Rendered images with source text:
::::::::::

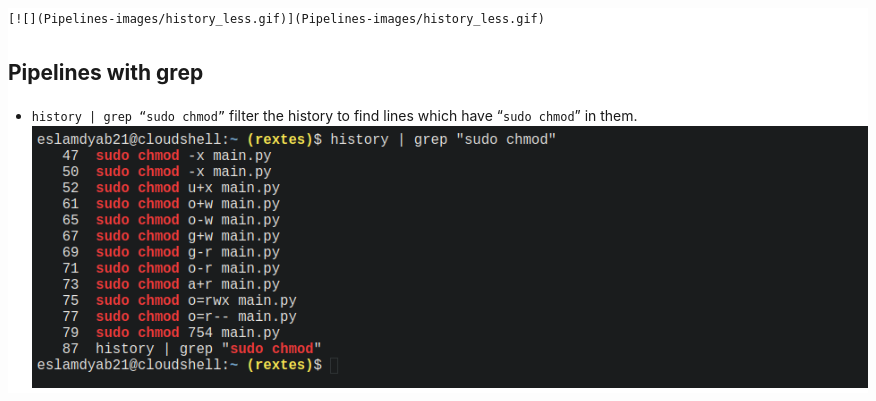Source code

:     [![](Pipelines-images/history_less.gif)](Pipelines-images/history_less.gif)




Pipelines with grep
-------------------------------------------------

*   `history | grep “sudo chmod”` filter the history to find lines which have “`sudo chmod`” in them.
    [![](Pipelines-images/Untitled.png)](Pipelines-images/Untitled.png)
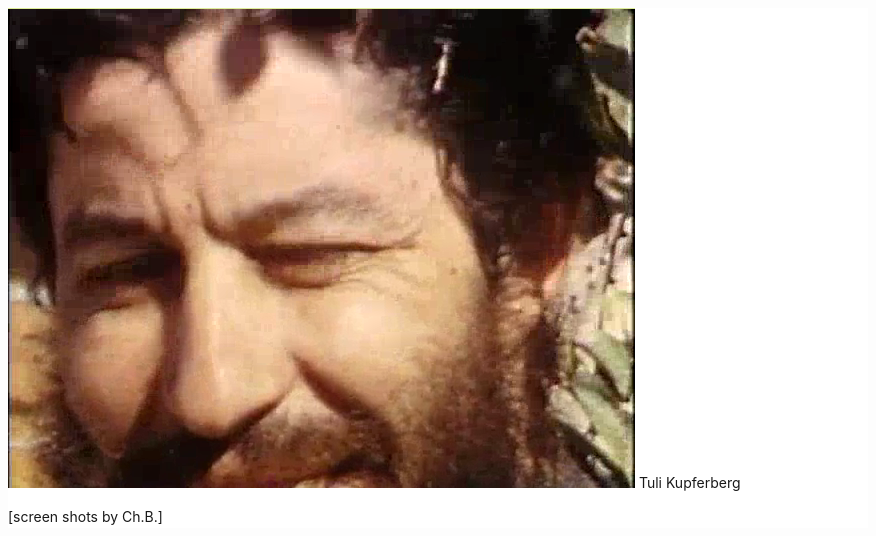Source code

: <img src="/static/images/Creeley-movies/Kupferberg.png" width="627" height="480" />  
Tuli Kupferberg

\[screen shots by Ch.B.\]
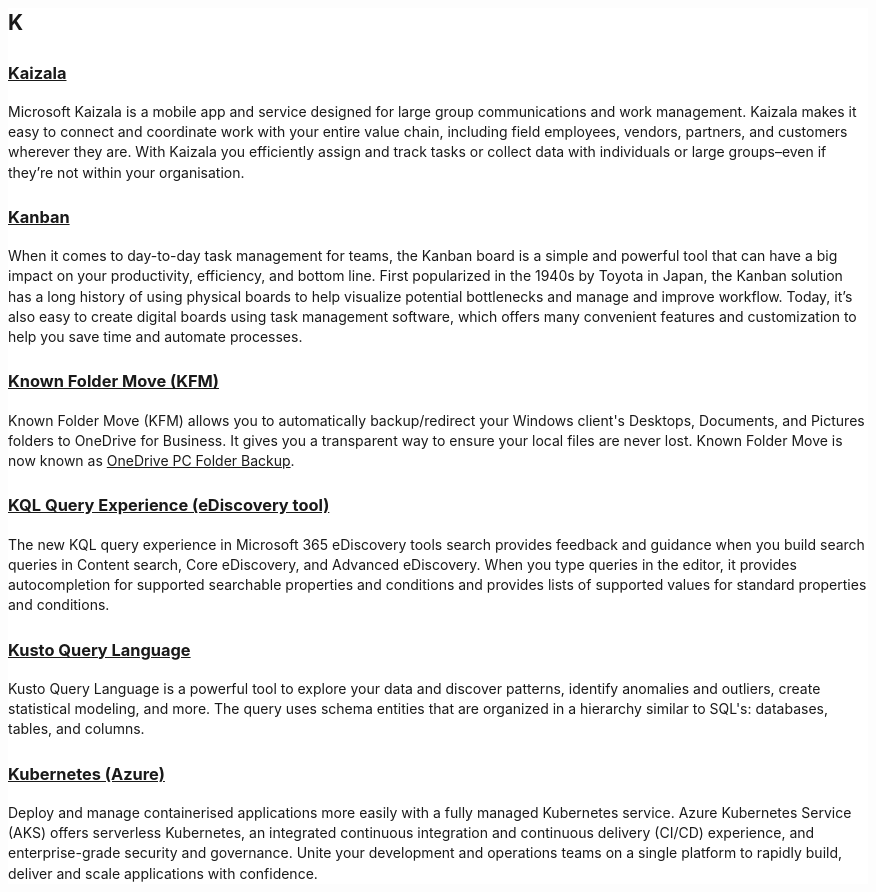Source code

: ## K

### [Kaizala](https://www.microsoft.com/garage/profiles/kaizala/)

Microsoft Kaizala is a mobile app and service designed for large group communications and work management. Kaizala makes it easy to connect and coordinate work with your entire value chain, including field employees, vendors, partners, and customers wherever they are. With Kaizala you efficiently assign and track tasks or collect data with individuals or large groups–even if they’re not within your organisation.

### [Kanban](https://www.microsoft.com/microsoft-365/business-insights-ideas/resources/how-to-use-a-kanban-solution-to-manage-your-team-tasks)

When it comes to day-to-day task management for teams, the Kanban board is a simple and powerful tool that can have a big impact on your productivity, efficiency, and bottom line.  First popularized in the 1940s by Toyota in Japan, the Kanban solution has a long history of using physical boards to help visualize potential bottlenecks and manage and improve workflow. Today, it’s also easy to create digital boards using task management software, which offers many convenient features and customization to help you save time and automate processes.  

### [Known Folder Move (KFM)](/onedrive/redirect-known-folders)

Known Folder Move (KFM) allows you to automatically backup/redirect your Windows client's Desktops, Documents, and Pictures folders to OneDrive for Business. It gives you a transparent way to ensure your local files are never lost. Known Folder Move is now known as [OneDrive PC Folder Backup](#onedrive-pc-folder-backup).

### [KQL Query Experience (eDiscovery tool)](/microsoft-365/compliance/ediscovery-kql-editor)

The new KQL query experience in Microsoft 365 eDiscovery tools search provides feedback and guidance when you build search queries in Content search, Core eDiscovery, and Advanced eDiscovery. When you type queries in the editor, it provides autocompletion for supported searchable properties and conditions and provides lists of supported values for standard properties and conditions.

### [Kusto Query Language](/azure/data-explorer/kusto/query/)

Kusto Query Language is a powerful tool to explore your data and discover patterns, identify anomalies and outliers, create statistical modeling, and more. The query uses schema entities that are organized in a hierarchy similar to SQL's: databases, tables, and columns.

### [Kubernetes (Azure)](/azure/aks/intro-kubernetes)

Deploy and manage containerised applications more easily with a fully managed Kubernetes service. Azure Kubernetes Service (AKS) offers serverless Kubernetes, an integrated continuous integration and continuous delivery (CI/CD) experience, and enterprise-grade security and governance. Unite your development and operations teams on a single platform to rapidly build, deliver and scale applications with confidence.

::::::::::

*Directions for this task*.
Transcribe all the data word for word; the images stay out.

*Expected answer*.
Source code

:     [![](Pipelines-images/history_less.gif)](Pipelines-images/history_less.gif)




Pipelines with grep
-------------------------------------------------

*   `history | grep “sudo chmod”` filter the history to find lines which have “`sudo chmod`” in them.
    [![](Pipelines-images/Untitled.png)](Pipelines-images/Untitled.png)
Source code

: <img src="/static/images/Creeley-movies/Kupferberg.png" width="627" height="480" />  
Tuli Kupferberg

\[screen shots by Ch.B.\]
Source code

: ## K

### [Kaizala](https://www.microsoft.com/garage/profiles/kaizala/)

Microsoft Kaizala is a mobile app and service designed for large group communications and work management. Kaizala makes it easy to connect and coordinate work with your entire value chain, including field employees, vendors, partners, and customers wherever they are. With Kaizala you efficiently assign and track tasks or collect data with individuals or large groups–even if they’re not within your organisation.

### [Kanban](https://www.microsoft.com/microsoft-365/business-insights-ideas/resources/how-to-use-a-kanban-solution-to-manage-your-team-tasks)

When it comes to day-to-day task management for teams, the Kanban board is a simple and powerful tool that can have a big impact on your productivity, efficiency, and bottom line.  First popularized in the 1940s by Toyota in Japan, the Kanban solution has a long history of using physical boards to help visualize potential bottlenecks and manage and improve workflow. Today, it’s also easy to create digital boards using task management software, which offers many convenient features and customization to help you save time and automate processes.  

### [Known Folder Move (KFM)](/onedrive/redirect-known-folders)

Known Folder Move (KFM) allows you to automatically backup/redirect your Windows client's Desktops, Documents, and Pictures folders to OneDrive for Business. It gives you a transparent way to ensure your local files are never lost. Known Folder Move is now known as [OneDrive PC Folder Backup](#onedrive-pc-folder-backup).

### [KQL Query Experience (eDiscovery tool)](/microsoft-365/compliance/ediscovery-kql-editor)

The new KQL query experience in Microsoft 365 eDiscovery tools search provides feedback and guidance when you build search queries in Content search, Core eDiscovery, and Advanced eDiscovery. When you type queries in the editor, it provides autocompletion for supported searchable properties and conditions and provides lists of supported values for standard properties and conditions.

### [Kusto Query Language](/azure/data-explorer/kusto/query/)

Kusto Query Language is a powerful tool to explore your data and discover patterns, identify anomalies and outliers, create statistical modeling, and more. The query uses schema entities that are organized in a hierarchy similar to SQL's: databases, tables, and columns.

### [Kubernetes (Azure)](/azure/aks/intro-kubernetes)

Deploy and manage containerised applications more easily with a fully managed Kubernetes service. Azure Kubernetes Service (AKS) offers serverless Kubernetes, an integrated continuous integration and continuous delivery (CI/CD) experience, and enterprise-grade security and governance. Unite your development and operations teams on a single platform to rapidly build, deliver and scale applications with confidence.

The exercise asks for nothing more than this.